Después del concurso, los jueces recibieron capacitación sobre los 44 tipos penales que debían conocer y participaron en procesos de formación y cooperación internacional.

Para Serrano, por tanto, la especialización no surgió únicamente de un cambio de nombre, sino de un proceso de selección y capacitación. Por eso cuestiona que la decisión del CJ termine desmontando esta estructura.

El exjuez también plantea un cuestionamiento jurídico. Señala que los artículos 230.1 y 230.2 del Código Orgánico de la Función Judicial contemplan jueces y tribunales especializados para conocer delitos relacionados con corrupción y crimen organizado.

A su criterio, el CJ tiene facultades administrativas para organizar la Función Judicial, pero una resolución administrativa no puede estar por encima de una ley orgánica.

Serrano advierte que esta situación podría generar cuestionamientos sobre la competencia de los nuevos juzgadores y, eventualmente, pedidos de nulidad dentro de algunos procesos.

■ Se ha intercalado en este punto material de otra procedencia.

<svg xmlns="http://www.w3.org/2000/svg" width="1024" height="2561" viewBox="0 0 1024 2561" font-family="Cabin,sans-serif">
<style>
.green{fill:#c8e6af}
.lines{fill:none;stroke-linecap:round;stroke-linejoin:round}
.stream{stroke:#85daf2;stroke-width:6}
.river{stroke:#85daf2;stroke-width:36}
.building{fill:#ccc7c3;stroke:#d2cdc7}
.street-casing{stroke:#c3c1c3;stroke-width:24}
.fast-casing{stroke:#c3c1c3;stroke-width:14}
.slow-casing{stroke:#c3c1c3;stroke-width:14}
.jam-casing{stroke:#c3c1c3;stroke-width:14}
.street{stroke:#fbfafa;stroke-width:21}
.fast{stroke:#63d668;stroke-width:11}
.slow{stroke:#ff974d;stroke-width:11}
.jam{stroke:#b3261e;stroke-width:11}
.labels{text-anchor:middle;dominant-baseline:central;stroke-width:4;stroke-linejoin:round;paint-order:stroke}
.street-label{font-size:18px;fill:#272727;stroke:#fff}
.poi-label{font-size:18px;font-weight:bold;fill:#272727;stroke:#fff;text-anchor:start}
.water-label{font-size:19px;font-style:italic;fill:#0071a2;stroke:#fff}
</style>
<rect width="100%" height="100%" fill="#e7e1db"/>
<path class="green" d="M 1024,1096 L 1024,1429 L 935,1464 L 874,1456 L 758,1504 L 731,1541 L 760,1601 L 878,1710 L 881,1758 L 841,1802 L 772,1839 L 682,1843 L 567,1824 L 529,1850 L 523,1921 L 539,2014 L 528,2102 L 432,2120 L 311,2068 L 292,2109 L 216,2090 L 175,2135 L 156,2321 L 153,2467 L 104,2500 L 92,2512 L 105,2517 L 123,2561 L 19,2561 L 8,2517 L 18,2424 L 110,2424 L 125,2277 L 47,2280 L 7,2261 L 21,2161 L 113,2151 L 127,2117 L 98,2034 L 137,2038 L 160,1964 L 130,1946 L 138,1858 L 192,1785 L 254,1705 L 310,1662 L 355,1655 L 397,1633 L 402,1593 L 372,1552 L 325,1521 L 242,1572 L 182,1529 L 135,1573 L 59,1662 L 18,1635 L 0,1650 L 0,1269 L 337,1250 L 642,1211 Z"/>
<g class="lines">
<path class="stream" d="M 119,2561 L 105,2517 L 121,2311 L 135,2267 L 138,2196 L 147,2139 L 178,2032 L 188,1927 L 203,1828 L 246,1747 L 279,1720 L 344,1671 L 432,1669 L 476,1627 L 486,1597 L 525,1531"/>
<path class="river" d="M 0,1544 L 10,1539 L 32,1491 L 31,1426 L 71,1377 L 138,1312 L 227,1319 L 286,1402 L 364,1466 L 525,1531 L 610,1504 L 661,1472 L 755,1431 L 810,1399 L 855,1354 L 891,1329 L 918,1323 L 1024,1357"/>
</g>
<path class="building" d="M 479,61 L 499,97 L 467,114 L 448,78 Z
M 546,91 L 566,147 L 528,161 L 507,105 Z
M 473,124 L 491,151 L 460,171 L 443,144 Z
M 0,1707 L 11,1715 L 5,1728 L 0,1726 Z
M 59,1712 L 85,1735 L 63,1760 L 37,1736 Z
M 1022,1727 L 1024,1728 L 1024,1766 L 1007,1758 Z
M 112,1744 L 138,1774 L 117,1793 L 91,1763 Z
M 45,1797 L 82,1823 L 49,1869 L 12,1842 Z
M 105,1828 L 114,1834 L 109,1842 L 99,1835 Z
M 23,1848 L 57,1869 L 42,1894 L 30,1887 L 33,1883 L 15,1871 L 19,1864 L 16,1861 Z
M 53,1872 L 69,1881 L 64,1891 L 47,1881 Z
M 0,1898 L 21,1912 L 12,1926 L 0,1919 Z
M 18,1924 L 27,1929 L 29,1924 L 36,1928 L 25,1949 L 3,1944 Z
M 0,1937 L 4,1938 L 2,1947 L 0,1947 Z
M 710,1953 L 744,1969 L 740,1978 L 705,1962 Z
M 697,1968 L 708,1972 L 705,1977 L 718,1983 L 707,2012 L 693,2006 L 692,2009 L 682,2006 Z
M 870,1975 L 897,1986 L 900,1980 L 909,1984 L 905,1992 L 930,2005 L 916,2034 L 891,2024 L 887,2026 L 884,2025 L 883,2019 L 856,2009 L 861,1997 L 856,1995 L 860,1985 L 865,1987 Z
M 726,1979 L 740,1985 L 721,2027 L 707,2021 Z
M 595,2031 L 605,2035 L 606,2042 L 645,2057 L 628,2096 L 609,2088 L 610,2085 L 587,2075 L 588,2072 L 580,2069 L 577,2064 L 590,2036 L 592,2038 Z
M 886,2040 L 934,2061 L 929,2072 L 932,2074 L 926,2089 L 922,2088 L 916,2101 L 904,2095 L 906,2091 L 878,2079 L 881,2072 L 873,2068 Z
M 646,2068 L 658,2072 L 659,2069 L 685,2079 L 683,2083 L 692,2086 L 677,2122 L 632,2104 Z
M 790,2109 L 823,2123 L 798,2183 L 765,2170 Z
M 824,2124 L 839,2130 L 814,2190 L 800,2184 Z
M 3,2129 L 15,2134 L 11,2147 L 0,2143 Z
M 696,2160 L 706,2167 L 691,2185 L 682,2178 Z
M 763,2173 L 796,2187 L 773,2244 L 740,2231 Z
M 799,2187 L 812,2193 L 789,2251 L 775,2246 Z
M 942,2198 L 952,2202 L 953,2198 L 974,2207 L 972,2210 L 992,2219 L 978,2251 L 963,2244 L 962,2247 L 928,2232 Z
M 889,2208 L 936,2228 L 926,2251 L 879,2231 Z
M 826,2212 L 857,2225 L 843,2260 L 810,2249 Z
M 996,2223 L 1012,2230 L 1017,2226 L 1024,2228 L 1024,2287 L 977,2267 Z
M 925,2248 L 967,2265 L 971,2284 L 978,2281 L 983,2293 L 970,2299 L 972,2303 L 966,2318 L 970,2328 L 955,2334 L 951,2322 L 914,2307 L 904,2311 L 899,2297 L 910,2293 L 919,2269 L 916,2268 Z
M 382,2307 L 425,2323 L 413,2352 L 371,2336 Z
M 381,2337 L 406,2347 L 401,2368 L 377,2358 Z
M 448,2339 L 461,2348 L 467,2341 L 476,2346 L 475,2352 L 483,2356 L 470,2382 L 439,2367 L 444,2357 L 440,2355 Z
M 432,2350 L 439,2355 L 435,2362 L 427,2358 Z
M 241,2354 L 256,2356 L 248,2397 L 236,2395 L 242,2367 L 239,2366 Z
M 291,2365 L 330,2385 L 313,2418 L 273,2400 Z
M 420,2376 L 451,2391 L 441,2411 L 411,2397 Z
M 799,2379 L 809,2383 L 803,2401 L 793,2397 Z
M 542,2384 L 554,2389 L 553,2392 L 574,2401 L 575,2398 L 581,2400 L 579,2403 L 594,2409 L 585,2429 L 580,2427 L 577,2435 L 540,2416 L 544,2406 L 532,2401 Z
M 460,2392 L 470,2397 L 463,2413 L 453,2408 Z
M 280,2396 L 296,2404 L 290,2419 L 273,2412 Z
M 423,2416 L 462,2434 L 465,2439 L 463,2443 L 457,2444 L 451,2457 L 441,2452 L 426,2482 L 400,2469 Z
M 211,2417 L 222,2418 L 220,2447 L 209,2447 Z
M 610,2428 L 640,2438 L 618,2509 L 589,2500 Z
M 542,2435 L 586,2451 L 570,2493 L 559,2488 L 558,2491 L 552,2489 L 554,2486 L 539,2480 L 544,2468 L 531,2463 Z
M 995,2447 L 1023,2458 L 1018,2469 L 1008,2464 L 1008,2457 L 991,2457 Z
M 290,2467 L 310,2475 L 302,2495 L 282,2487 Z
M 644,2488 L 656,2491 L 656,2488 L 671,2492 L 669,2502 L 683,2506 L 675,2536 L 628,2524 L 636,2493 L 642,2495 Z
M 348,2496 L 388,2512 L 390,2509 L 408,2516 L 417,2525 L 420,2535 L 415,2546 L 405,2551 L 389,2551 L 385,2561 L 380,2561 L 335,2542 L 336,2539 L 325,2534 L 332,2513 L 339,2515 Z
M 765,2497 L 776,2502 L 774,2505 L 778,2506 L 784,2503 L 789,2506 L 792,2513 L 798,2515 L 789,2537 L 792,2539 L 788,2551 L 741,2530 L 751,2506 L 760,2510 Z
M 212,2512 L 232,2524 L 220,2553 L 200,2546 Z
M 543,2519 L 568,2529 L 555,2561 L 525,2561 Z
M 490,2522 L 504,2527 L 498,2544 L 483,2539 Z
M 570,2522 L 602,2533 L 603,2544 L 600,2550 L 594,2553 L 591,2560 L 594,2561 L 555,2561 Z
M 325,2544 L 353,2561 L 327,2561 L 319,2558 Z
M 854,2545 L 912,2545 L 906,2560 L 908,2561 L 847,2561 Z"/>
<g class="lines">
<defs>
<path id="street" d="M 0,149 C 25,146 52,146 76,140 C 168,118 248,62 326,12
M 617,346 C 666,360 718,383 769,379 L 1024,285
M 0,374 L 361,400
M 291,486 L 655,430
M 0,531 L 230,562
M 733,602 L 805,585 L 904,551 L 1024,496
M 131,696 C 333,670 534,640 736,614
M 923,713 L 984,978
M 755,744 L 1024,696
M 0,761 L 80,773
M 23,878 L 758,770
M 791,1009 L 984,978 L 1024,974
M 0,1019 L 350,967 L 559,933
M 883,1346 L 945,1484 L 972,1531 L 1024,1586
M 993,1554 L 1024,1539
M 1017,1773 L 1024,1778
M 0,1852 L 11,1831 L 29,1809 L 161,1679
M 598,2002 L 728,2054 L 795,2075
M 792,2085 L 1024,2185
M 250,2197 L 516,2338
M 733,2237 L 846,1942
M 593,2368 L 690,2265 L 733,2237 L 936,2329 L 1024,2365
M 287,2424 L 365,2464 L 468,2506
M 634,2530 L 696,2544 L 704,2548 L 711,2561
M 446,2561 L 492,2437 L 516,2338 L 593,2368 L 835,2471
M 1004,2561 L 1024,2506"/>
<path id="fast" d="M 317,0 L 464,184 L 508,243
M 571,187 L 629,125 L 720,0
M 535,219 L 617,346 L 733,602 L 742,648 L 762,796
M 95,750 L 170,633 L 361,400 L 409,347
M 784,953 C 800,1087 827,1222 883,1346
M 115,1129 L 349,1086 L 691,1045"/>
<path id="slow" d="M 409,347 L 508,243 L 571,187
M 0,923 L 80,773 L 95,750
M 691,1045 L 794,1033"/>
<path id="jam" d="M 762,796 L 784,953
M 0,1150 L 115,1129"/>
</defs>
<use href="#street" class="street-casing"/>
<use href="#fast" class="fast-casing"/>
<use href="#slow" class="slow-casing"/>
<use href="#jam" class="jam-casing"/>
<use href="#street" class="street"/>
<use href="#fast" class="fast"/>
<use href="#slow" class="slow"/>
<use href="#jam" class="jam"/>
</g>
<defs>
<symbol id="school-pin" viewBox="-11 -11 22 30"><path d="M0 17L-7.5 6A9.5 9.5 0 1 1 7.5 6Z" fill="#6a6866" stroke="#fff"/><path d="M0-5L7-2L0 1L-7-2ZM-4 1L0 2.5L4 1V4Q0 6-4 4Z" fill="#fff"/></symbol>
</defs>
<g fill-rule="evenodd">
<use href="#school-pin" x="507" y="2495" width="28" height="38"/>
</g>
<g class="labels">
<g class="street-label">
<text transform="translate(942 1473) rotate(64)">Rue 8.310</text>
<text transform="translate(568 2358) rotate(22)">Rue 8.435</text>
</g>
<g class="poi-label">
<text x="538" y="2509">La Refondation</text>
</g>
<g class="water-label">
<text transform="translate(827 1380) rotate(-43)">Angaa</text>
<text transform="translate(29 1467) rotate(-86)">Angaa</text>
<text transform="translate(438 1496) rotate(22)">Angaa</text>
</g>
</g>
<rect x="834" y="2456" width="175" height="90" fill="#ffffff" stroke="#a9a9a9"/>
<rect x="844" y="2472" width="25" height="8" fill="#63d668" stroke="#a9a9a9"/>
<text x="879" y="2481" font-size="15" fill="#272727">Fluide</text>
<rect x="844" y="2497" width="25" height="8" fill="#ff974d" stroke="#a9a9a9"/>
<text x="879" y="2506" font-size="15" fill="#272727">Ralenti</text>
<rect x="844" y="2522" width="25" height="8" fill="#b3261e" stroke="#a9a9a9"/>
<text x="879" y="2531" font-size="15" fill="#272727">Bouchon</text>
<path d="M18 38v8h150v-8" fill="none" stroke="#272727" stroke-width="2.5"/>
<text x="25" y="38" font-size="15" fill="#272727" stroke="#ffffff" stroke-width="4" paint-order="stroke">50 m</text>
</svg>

El problema no se resuelve solo con más jueces

Frente al argumento de que la reorganización permitirá pasar de 19 a más de 50 jueces habilitados, Serrano sostiene que aumentar el número no necesariamente resuelve el problema si las nuevas dependencias ya tienen una elevada carga procesal.

Mencionó particularmente a la Sala Penal de Pichincha y cuestionó que, pese a la carga que ya soporta, se le asignen nuevas causas de corrupción y delincuencia organizada.

También consideró que la emergencia de la Función Judicial no debería convertirse en un argumento para desmantelar estructuras especializadas.

A su criterio, el Consejo de la Judicatura debería exigir al Gobierno los recursos necesarios para cubrir la falta de jueces, mejorar la infraestructura y garantizar la seguridad de quienes conocen estas causas.

Serrano reconoció que existen cuestionamientos al desempeño de algunos jueces Anticorrupción y que esos casos deben ser investigados y evaluados individualmente. Sin embargo, sostuvo que evaluar a jueces no significa eliminar una especialidad.

También afirmó que algunos magistrados comenzaron a resultar incómodos para autoridades de turno debido a sus pronunciamientos públicos y vinculó este escenario con la salida de Mario Godoy de la presidencia del CJ, que atribuyó a injerencias.

Para el exjuez, el país necesita fortalecer la judicialización de las investigaciones contra estructuras criminales.

Las capturas de líderes de organizaciones criminales, sostuvo, requieren una respuesta judicial especializada que permita procesar estos casos de manera adecuada y garantizar su judicialización conforme a la ley.